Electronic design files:
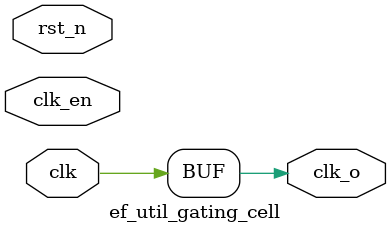
<source format=v>
`ifdef PRINT_LICENSE
/*
	Copyright 2024 Efabless Corp

    Author: Efabless Corp (ip_admin@efabless.com )
	
	Licensed under the Apache License, Version 2.0 (the "License"); 
	you may not use this file except in compliance with the License. 
	You may obtain a copy of the License at:

	http://www.apache.org/licenses/LICENSE-2.0

	Unless required by applicable law or agreed to in writing, software 
	distributed under the License is distributed on an "AS IS" BASIS, 
	WITHOUT WARRANTIES OR CONDITIONS OF ANY KIND, either express or implied. 
	See the License for the specific language governing permissions and 
	limitations under the License.
*/
`endif // PRINT_LICENSE

`timescale			    1ns/1ps
`default_nettype		none

`define     PED(clk, sig, pulse)    reg last_``sig``; always @(posedge clk) last_``sig`` <= sig; assign pulse = sig & ~last_``sig``;
`define     NED(clk, sig, pulse)    reg last_``sig``; always @(posedge clk) last_``sig`` <= sig; assign pulse = ~sig & last_``sig``;

/*
    Brute-force Synchronizer
*/
module ef_util_sync #(parameter NUM_STAGES = 2) (
    input wire clk,
    input wire in,
    output wire out
);

    reg [NUM_STAGES-1:0] sync;

    always @(posedge clk)
        sync <= {sync[NUM_STAGES-2:0], in};

    assign out = sync[NUM_STAGES-1];

endmodule

/*
    A positive edge detector
*/
module ef_util_ped (
    input wire clk,
    input wire in,
    output wire out
);
    reg last_in; 
    always @(posedge clk) 
	last_in <= in; 
    assign out = in & ~last_in;
endmodule

/*
    A negative edge detector
*/
module ef_util_ned (
    input wire clk,
    input wire in,
    output wire out
);
    reg last_in; 
    always @(posedge clk) 
        last_in <= in;
    assign out = ~in & last_in;
endmodule

/*
    A tick generator
*/
module ef_util_ticker #(parameter W=8) (
    input   wire            clk, 
    input   wire            rst_n,
    input   wire            en,
    input   wire [W-1:0]    clk_div,
    output  wire            tick
);

    reg [W-1:0] counter;
    wire        counter_is_zero = (counter == 'b0);
    wire        tick_w;
    reg         tick_reg;

    always @(posedge clk, negedge rst_n)
        if(~rst_n)
            counter <=  'b0;
        else if(en) 
            if(counter_is_zero)
                counter <=  clk_div;
            else
                counter <=  counter - 'b1; 

	assign tick_w = (clk_div == 'b0)  ?   1'b1 : counter_is_zero;

    always @(posedge clk or negedge rst_n)
        if(!rst_n)
            tick_reg <= 1'b0;
        else if(en)
            tick_reg <= tick_w;
        else
            tick_reg <= 0;

    assign tick = tick_reg;

endmodule

/*
    A glitch filter
*/
module ef_util_glitch_filter #(parameter N = 8, CLKDIV = 8'd1) (
    input   wire    clk,
    input   wire    rst_n,
    input   wire    in,
    input   wire    en,
    output  reg     out
);

    reg [N-1:0] shifter;
    wire        tick;

    ef_util_ticker ticker (
        .clk(clk),
        .rst_n(rst_n),
	.en(en),
        .clk_div(CLKDIV),
        .tick(tick)
    );

    always @(posedge clk, negedge rst_n)
        if(!rst_n)
            shifter <= 'b0;
        else if(tick)
            shifter <= {shifter[N-2:0], in};

    wire all_ones   = & shifter;
    wire all_zeros  = ~| shifter;

    always @(posedge clk, negedge rst_n)
        if(!rst_n)
            out <= 1'b0;
        else
            if(all_ones) 
                out <= 1'b1;
            else if(all_zeros) 
                out <= 1'b0;
endmodule

/*
    A FIFO
    Depth = 2^AW
    Width = DW
*/
module ef_util_fifo #(parameter DW=8, AW=4)(
    input   wire            clk,
    input   wire            rst_n,
    input   wire            rd,
    input   wire            wr,
    input   wire            flush,
    input   wire [DW-1:0]   wdata,
    output  wire            empty,
    output  wire            full,
    output  wire [DW-1:0]   rdata,
    output  wire [AW-1:0]   level    
);

    localparam  DEPTH = 2**AW;

    //Internal Signal declarations
    reg [DW-1:0]  array_reg [DEPTH-1:0];
    reg [AW-1:0]  w_ptr_reg;
    reg [AW-1:0]  w_ptr_next;
    reg [AW-1:0]  w_ptr_succ;
    reg [AW-1:0]  r_ptr_reg;
    reg [AW-1:0]  r_ptr_next;
    reg [AW-1:0]  r_ptr_succ;

    // Level
    reg [AW-1:0] level_reg;
    reg [AW-1:0] level_next;      
    reg full_reg;
    reg empty_reg;
    reg full_next;
    reg empty_next;

    wire w_en;

    always @ (posedge clk)
        if(w_en) begin
            array_reg[w_ptr_reg] <= wdata;
        end

    assign rdata = array_reg[r_ptr_reg];   
    assign w_en = wr & ~full_reg;           

    //State Machine
    always @ (posedge clk, negedge rst_n) begin 
        if(!rst_n)
            begin
                w_ptr_reg <= 'b0;
                r_ptr_reg <= 'b0;
                full_reg  <= 1'b0;
                empty_reg <= 1'b1;
                level_reg <= 'd0;
            end
        else if(flush)
            begin
                w_ptr_reg <= 'b0;
                r_ptr_reg <= 'b0;
                full_reg  <= 1'b0;
                empty_reg <= 1'b1;
                level_reg <= 'd0;
            end
        else
            begin
                w_ptr_reg <= w_ptr_next;
                r_ptr_reg <= r_ptr_next;
                full_reg  <= full_next;
                empty_reg <= empty_next;
                level_reg <= level_next;
            end
    end

    //Next State Logic
    always @* begin
        w_ptr_succ  =   w_ptr_reg + 1;
        r_ptr_succ  =   r_ptr_reg + 1;
        w_ptr_next  =   w_ptr_reg;
        r_ptr_next  =   r_ptr_reg;
        full_next   =   full_reg;
        empty_next  =   empty_reg;
        level_next  =   level_reg;

        case({w_en,rd})
            //2'b00: nop
            2'b01: 
                if(~empty_reg) begin
                    r_ptr_next = r_ptr_succ;
                    full_next = 1'b0;
                    level_next = level_reg - 1;
                    if (r_ptr_succ == w_ptr_reg)
                        empty_next = 1'b1;
                end
            
            2'b10: 
                if(~full_reg) begin
                    w_ptr_next = w_ptr_succ;
                    empty_next = 1'b0;
                    level_next = level_reg + 1;
                    if (w_ptr_succ == r_ptr_reg)
                        full_next = 1'b1;
                end
            
            2'b11: begin
                w_ptr_next = w_ptr_succ;
                r_ptr_next = r_ptr_succ;
            end
        endcase
    end

    //Set Full and Empty
    assign full = full_reg;
    assign empty = empty_reg;
    assign level = level_reg;
  
endmodule

/*
    Glitch-free 2x1 Clock Multiplexor
    based on the following old EDN article: 
    https://www.edn.com/techniques-to-make-clock-switching-glitch-free/
*/

module ef_util_clkmux_2x1 (
    input   wire    rst_n,
    input   wire    clk0, 
    input   wire    clk1,
    input   wire    sel,
    output  wire    clko
);

    reg Q1a, Q1b, Q2a, Q2b;
    wire q1a_in, q2a_in;
    
    assign clko = (clk0 & Q1b) | (clk1 & Q2b);
    
    wire  Q2b_bar = ~Q2b;
    wire  Q1b_bar = ~Q1b;
    wire  sel_bar = ~sel;
    
    assign q1a_in = Q2b_bar & sel_bar;
    assign q2a_in = Q1b_bar & sel;
    
    always @(posedge clk0 or negedge rst_n) 
        if (~rst_n) 
            Q1a <= 1'b0; 
        else 
            Q1a <= q1a_in;

    always @(negedge clk0 or negedge rst_n) 
        if (~rst_n) 
            Q1b <= 1'b0; 
        else 
            Q1b <= Q1a;

    always @(posedge clk1 or negedge rst_n) 
        if (~rst_n) 
            Q2a <= 1'b0; 
        else 
            Q2a <= q2a_in;

    always @(negedge clk1 or negedge rst_n) 
        if (~rst_n) 
            Q2b <= 1'b0; 
        else 
            Q2b <= Q2a;

endmodule

/*
    Glitch-free 4x1 Clock Multiplexor
*/
module ef_util_clkmux_4x1 (
    input   wire        rst_n,
    input   wire        clk0, 
    input   wire        clk1, 
    input   wire        clk2, 
    input   wire        clk3,
    input   wire [1:0]  sel,
    output  wire        clko
);

    wire clko1, clko2;

    ef_util_clkmux_2x1 m1(  
                    .rst_n(rst_n),
                    .clk0(clk0), 
                    .clk1(clk1), 
                    .clko(clko1), 
                    .sel(sel[0])
                );
    ef_util_clkmux_2x1 m2(  
                    .rst_n(rst_n),
                    .clk0(clk2), 
                    .clk1(clk3), 
                    .clko(clko2), 
                    .sel(sel[0])
                );
    ef_util_clkmux_2x1 m3(  
                    .rst_n(rst_n),
                    .clk0(clko1), 
                    .clk1(clko2), 
                    .clko(clko), 
                    .sel(sel[1])
                );
    
endmodule

/*
Clocking Gating Cell
*/
module ef_util_gating_cell(
    `ifdef USE_POWER_PINS 
    input   wire    vpwr,
    input   wire    vgnd,
    `endif // USE_POWER_PINS
    input   wire    clk,
    input   wire    rst_n,
    input   wire    clk_en,
    output  wire    clk_o
);
    `ifdef CLKG_SKY130_HD
    (* keep *) sky130_fd_sc_hd__dlclkp_4 clk_gate(
    `ifdef USE_POWER_PINS 
        .VPWR(vpwr), 
        .VGND(vgnd), 
        .VNB(vpwr),
		.VPB(vgnd),
    `endif // CLKG_SKY130_HD
        .GCLK(clk_o), 
        .GATE(clk_en), 
        .CLK(clk)
        );
    `elsif CLKG_GENERIC
    assign clk_o = clk & clk_en; 
    `else
    assign clk_o = clk;
    `endif // CLKG_SKY130_HD
endmodule
</source>
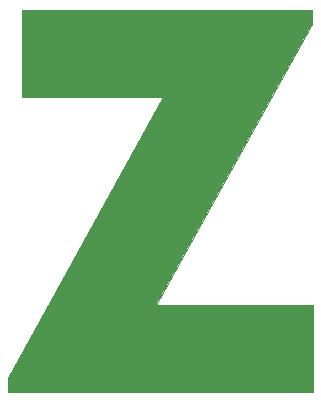
<source format=gbo>
G04 #@! TF.FileFunction,Legend,Bot*
%FSLAX46Y46*%
G04 Gerber Fmt 4.6, Leading zero omitted, Abs format (unit mm)*
G04 Created by KiCad (PCBNEW 4.0.0-rc2-stable) date 3/3/2016 3:49:37 PM*
%MOMM*%
G01*
G04 APERTURE LIST*
%ADD10C,0.150000*%
%ADD11C,0.025400*%
G04 APERTURE END LIST*
D10*
D11*
G36*
X77079135Y-19971471D02*
X63923024Y-43734656D01*
X63921506Y-43739463D01*
X63921978Y-43744482D01*
X63924366Y-43748922D01*
X63928293Y-43752084D01*
X63934133Y-43753507D01*
X77217190Y-43755202D01*
X77217190Y-51140860D01*
X51346630Y-51140860D01*
X51346630Y-49906934D01*
X64456005Y-26142639D01*
X64457516Y-26137830D01*
X64457036Y-26132811D01*
X64454642Y-26128375D01*
X64450710Y-26125220D01*
X64444887Y-26123805D01*
X52552320Y-26122106D01*
X52552320Y-18737554D01*
X77079135Y-18737554D01*
X77079135Y-19971471D01*
X77079135Y-19971471D01*
G37*
X77079135Y-19971471D02*
X63923024Y-43734656D01*
X63921506Y-43739463D01*
X63921978Y-43744482D01*
X63924366Y-43748922D01*
X63928293Y-43752084D01*
X63934133Y-43753507D01*
X77217190Y-43755202D01*
X77217190Y-51140860D01*
X51346630Y-51140860D01*
X51346630Y-49906934D01*
X64456005Y-26142639D01*
X64457516Y-26137830D01*
X64457036Y-26132811D01*
X64454642Y-26128375D01*
X64450710Y-26125220D01*
X64444887Y-26123805D01*
X52552320Y-26122106D01*
X52552320Y-18737554D01*
X77079135Y-18737554D01*
X77079135Y-19971471D01*
M02*

</source>
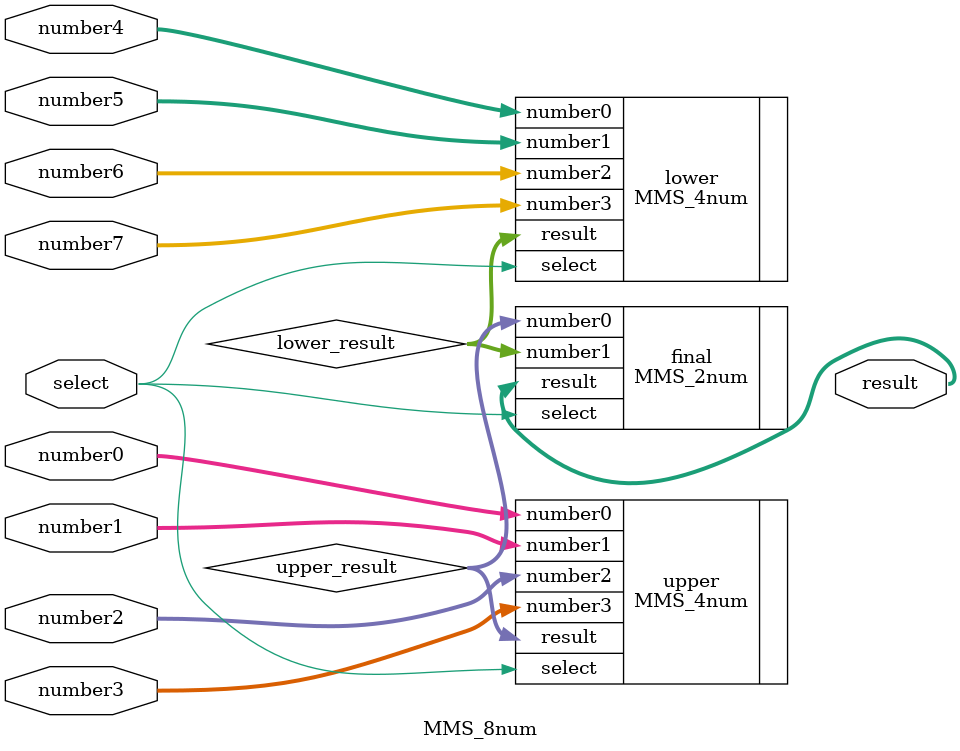
<source format=v>
module MMS_8num(result, select, number0, number1, number2, number3, number4, number5, number6, number7);

input        select;
input  [7:0] number0;
input  [7:0] number1;
input  [7:0] number2;
input  [7:0] number3;
input  [7:0] number4;
input  [7:0] number5;
input  [7:0] number6;
input  [7:0] number7;
output [7:0] result; 

wire [7:0] upper_result, lower_result;



	
MMS_4num upper(.result(upper_result), .select(select), .number0(number0), .number1(number1), .number2(number2), .number3(number3));
MMS_4num lower(.result(lower_result), .select(select), .number0(number4), .number1(number5), .number2(number6), .number3(number7));
MMS_2num final(.result(result), .select(select), .number0(upper_result), .number1(lower_result));


endmodule
</source>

» YOUR INSTRUCTIONS: If the string "define" is in a line of the entries, pick that line out.

» SOLUTION FOR THIS TASK:
`define     PED(clk, sig, pulse)    reg last_``sig``; always @(posedge clk) last_``sig`` <= sig; assign pulse = sig & ~last_``sig``;
`define     NED(clk, sig, pulse)    reg last_``sig``; always @(posedge clk) last_``sig`` <= sig; assign pulse = ~sig & last_``sig``;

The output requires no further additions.